Een andere uitleg zou naar het oordeel van de rechtbank tot de ongewenste situatie kunnen leiden dat aanbieders van financiële producten de op hen rustende verplichting om altijd correcte, duidelijke en niet misleidende informatie te verstrekken eenvoudig kunnen ontlopen door aan derden de opdracht te geven de informatie feitelijk te verstrekken.
Dat (potentiële) klanten weten dat eiseres een verzekeraar is en het [spaarplan] dus een verzekering is, wordt door eiseres gesteld maar niet aannemelijk gemaakt. Daarbij overweegt de rechtbank dat van een gemiddelde consument niet kan worden verwacht dat hij bij een aanbieder weet of dat een verzekeraar of een bank betreft.
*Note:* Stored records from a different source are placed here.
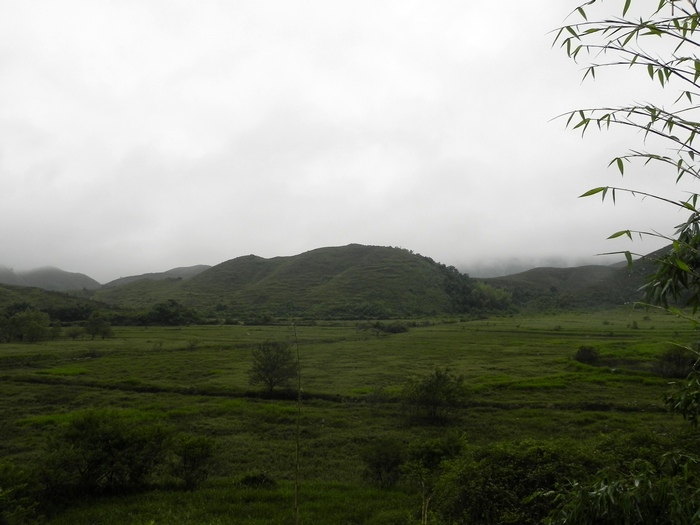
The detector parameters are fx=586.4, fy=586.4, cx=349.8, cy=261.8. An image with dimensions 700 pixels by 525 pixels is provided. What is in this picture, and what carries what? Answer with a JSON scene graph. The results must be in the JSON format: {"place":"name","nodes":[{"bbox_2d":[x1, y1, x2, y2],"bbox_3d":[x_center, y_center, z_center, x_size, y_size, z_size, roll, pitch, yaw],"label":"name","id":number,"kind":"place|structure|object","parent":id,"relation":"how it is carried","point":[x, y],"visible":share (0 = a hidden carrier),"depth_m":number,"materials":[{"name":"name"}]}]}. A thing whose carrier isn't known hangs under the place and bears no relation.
{"place":"outdoors","nodes":[
{"label":"outdoors","id":0,"kind":"place"},
{"bbox_2d":[0,264,99,291],"label":"mountain","id":1,"kind":"structure","parent":0,"point":[57,281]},
{"bbox_2d":[0,283,107,319],"label":"hill","id":2,"kind":"structure","parent":0,"point":[34,297],"materials":[{"name":"green plant"}]},
{"bbox_2d":[101,264,213,288],"label":"hill","id":3,"kind":"structure","parent":0,"point":[196,266],"materials":[{"name":"grey"}]},
{"bbox_2d":[97,243,495,319],"label":"hill","id":4,"kind":"structure","parent":0,"point":[380,259],"materials":[{"name":"green plant"}]},
{"bbox_2d":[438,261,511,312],"label":"tree cluster","id":5,"kind":"object","parent":4,"relation":"on","point":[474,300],"visible":0.45,"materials":[{"name":"green plant"}]},
{"bbox_2d":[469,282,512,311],"label":"tree","id":6,"kind":"object","parent":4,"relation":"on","point":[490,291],"visible":0.63,"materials":[{"name":"green plant"}]},
{"bbox_2d":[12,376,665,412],"label":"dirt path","id":7,"kind":"structure","parent":0,"point":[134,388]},
{"bbox_2d":[0,0,698,285],"label":"sky","id":8,"kind":"structure","parent":0,"point":[212,146],"materials":[{"name":"white"}]},
{"bbox_2d":[0,310,699,524],"label":"grassland","id":9,"kind":"structure","parent":0,"point":[135,394],"materials":[{"name":"green plant"}]},
{"bbox_2d":[0,461,43,524],"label":"shrub","id":10,"kind":"object","parent":9,"relation":"on","point":[13,493],"visible":0.98,"depth_m":8.93,"materials":[{"name":"green plant"}]},
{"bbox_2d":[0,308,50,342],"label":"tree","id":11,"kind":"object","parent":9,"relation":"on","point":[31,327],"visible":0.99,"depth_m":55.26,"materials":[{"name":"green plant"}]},
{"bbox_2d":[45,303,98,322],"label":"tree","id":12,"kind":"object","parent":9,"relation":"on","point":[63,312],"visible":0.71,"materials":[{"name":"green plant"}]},
{"bbox_2d":[66,326,82,339],"bbox_3d":[-28.547,7.347,60.610,1.861,1.671,1.892,0,-4,0],"label":"shrub","id":13,"kind":"object","parent":9,"relation":"on","point":[73,336],"visible":0.99,"depth_m":60.43,"materials":[{"name":"green plant"}]},
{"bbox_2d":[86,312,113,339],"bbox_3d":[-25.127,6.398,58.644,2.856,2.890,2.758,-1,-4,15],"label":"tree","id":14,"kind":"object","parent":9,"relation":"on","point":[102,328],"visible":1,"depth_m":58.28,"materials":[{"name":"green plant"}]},
{"bbox_2d":[41,410,169,494],"bbox_3d":[-4.956,3.830,11.793,2.755,1.692,2.454,0,-4,0],"label":"shrub","id":15,"kind":"object","parent":9,"relation":"on","point":[109,450],"visible":0.97,"depth_m":11.40,"materials":[{"name":"green plant"}]},
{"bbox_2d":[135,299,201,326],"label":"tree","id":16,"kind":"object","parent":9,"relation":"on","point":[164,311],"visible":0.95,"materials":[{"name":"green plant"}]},
{"bbox_2d":[186,339,198,350],"bbox_3d":[-12.681,6.625,47.087,1.152,1.067,1.166,0,-4,0],"label":"shrub","id":17,"kind":"object","parent":9,"relation":"on","point":[192,346],"visible":0.99,"depth_m":47.02,"materials":[{"name":"green plant"}]},
{"bbox_2d":[168,434,217,488],"bbox_3d":[-3.217,4.083,11.950,1.128,1.109,1.112,0,-4,0],"label":"shrub","id":18,"kind":"object","parent":9,"relation":"on","point":[193,452],"visible":0.99,"depth_m":11.83,"materials":[{"name":"green plant"}]},
{"bbox_2d":[238,471,275,487],"bbox_3d":[-1.870,4.385,11.723,0.817,0.389,0.784,0,-4,0],"label":"shrub","id":19,"kind":"object","parent":9,"relation":"on","point":[252,478],"visible":0.88,"depth_m":11.61,"materials":[{"name":"green plant"}]},
{"bbox_2d":[249,339,297,392],"bbox_3d":[-3.277,4.546,25.252,2.286,2.459,2.317,0,-4,0],"label":"tree","id":20,"kind":"object","parent":9,"relation":"on","point":[268,359],"visible":0.99,"depth_m":24.98,"materials":[{"name":"green plant"}]},
{"bbox_2d":[291,309,302,524],"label":"stalk","id":21,"kind":"object","parent":9,"relation":"on","point":[297,456],"visible":1,"depth_m":6.91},
{"bbox_2d":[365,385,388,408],"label":"shrub","id":22,"kind":"object","parent":9,"relation":"on","point":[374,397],"visible":0.96,"depth_m":21.14,"materials":[{"name":"green plant"}]},
{"bbox_2d":[361,439,405,486],"bbox_3d":[0.692,4.113,11.960,1.030,1.020,1.058,0,-4,0],"label":"shrub","id":23,"kind":"object","parent":9,"relation":"on","point":[378,465],"visible":0.98,"depth_m":11.83,"materials":[{"name":"green plant"}]},
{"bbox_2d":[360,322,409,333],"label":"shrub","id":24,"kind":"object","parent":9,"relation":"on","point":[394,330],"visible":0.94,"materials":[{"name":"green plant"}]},
{"bbox_2d":[401,367,467,424],"bbox_3d":[2.673,4.257,18.619,2.394,1.795,2.309,0,-4,0],"label":"shrub","id":25,"kind":"object","parent":9,"relation":"on","point":[432,387],"visible":1,"depth_m":18.31,"materials":[{"name":"green plant"}]},
{"bbox_2d":[404,432,466,524],"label":"shrub","id":26,"kind":"object","parent":9,"relation":"on","point":[434,450],"visible":0.93,"depth_m":9.54,"materials":[{"name":"green plant"}]},
{"bbox_2d":[431,437,594,524],"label":"shrub","id":27,"kind":"object","parent":9,"relation":"on","point":[519,465],"visible":0.84,"depth_m":7.99,"materials":[{"name":"green plant"}]},
{"bbox_2d":[574,345,600,364],"bbox_3d":[13.133,5.169,32.471,1.555,1.112,1.614,0,-4,0],"label":"shrub","id":28,"kind":"object","parent":9,"relation":"on","point":[584,356],"visible":0.97,"depth_m":32.15,"materials":[{"name":"green plant"}]},
{"bbox_2d":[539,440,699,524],"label":"bamboo shrub","id":29,"kind":"object","parent":9,"relation":"on","point":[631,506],"visible":0.99,"depth_m":4.94,"materials":[{"name":"green plant"}]},
{"bbox_2d":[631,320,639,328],"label":"shrub","id":30,"kind":"object","parent":9,"relation":"on","point":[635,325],"visible":0.98,"depth_m":59.48,"materials":[{"name":"green plant"}]},
{"bbox_2d":[653,346,696,378],"bbox_3d":[14.928,4.612,26.614,2.353,1.484,2.388,0,-4,0],"label":"shrub","id":31,"kind":"object","parent":9,"relation":"on","point":[676,359],"visible":0.78,"depth_m":26.29,"materials":[{"name":"green plant"}]},
{"bbox_2d":[457,254,616,278],"label":"distant mountain","id":32,"kind":"structure","parent":0,"point":[507,272],"materials":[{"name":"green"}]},
{"bbox_2d":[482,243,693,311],"label":"hill","id":33,"kind":"structure","parent":0,"point":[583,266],"materials":[{"name":"green plant"}]},
{"label":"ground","id":34,"kind":"structure","parent":0},
{"bbox_2d":[547,0,699,495],"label":"bamboo","id":35,"kind":"object","parent":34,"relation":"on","point":[629,113],"visible":1,"depth_m":3.79,"materials":[{"name":"plant"}]}
]}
Naar het oordeel van de rechtbank stelt AFM zich terecht op het standpunt dat de aan eiseres toe te rekenen informatie misleidend is met betrekking tot de aard van het product, omdat daaruit niet duidelijk blijkt dat het [spaarplan] een verzekering is en de indruk wordt gewekt dat het een bancair spaarproduct is.
Naar het oordeel van de rechtbank is voor overtreding van artikel 4:19, tweede lid, Wft niet vereist dat het economisch gedrag van consumenten door de niet correcte, onduidelijke of misleidende informatie wordt of kan worden beïnvloed. De norm van artikel 4:19, tweede lid, Wft vereist dat de door een financiële dienstverlener verstrekte of beschikbaar gestelde informatie (waaronder reclame-uitingen) op zichzelf duidelijk en niet misleidend is.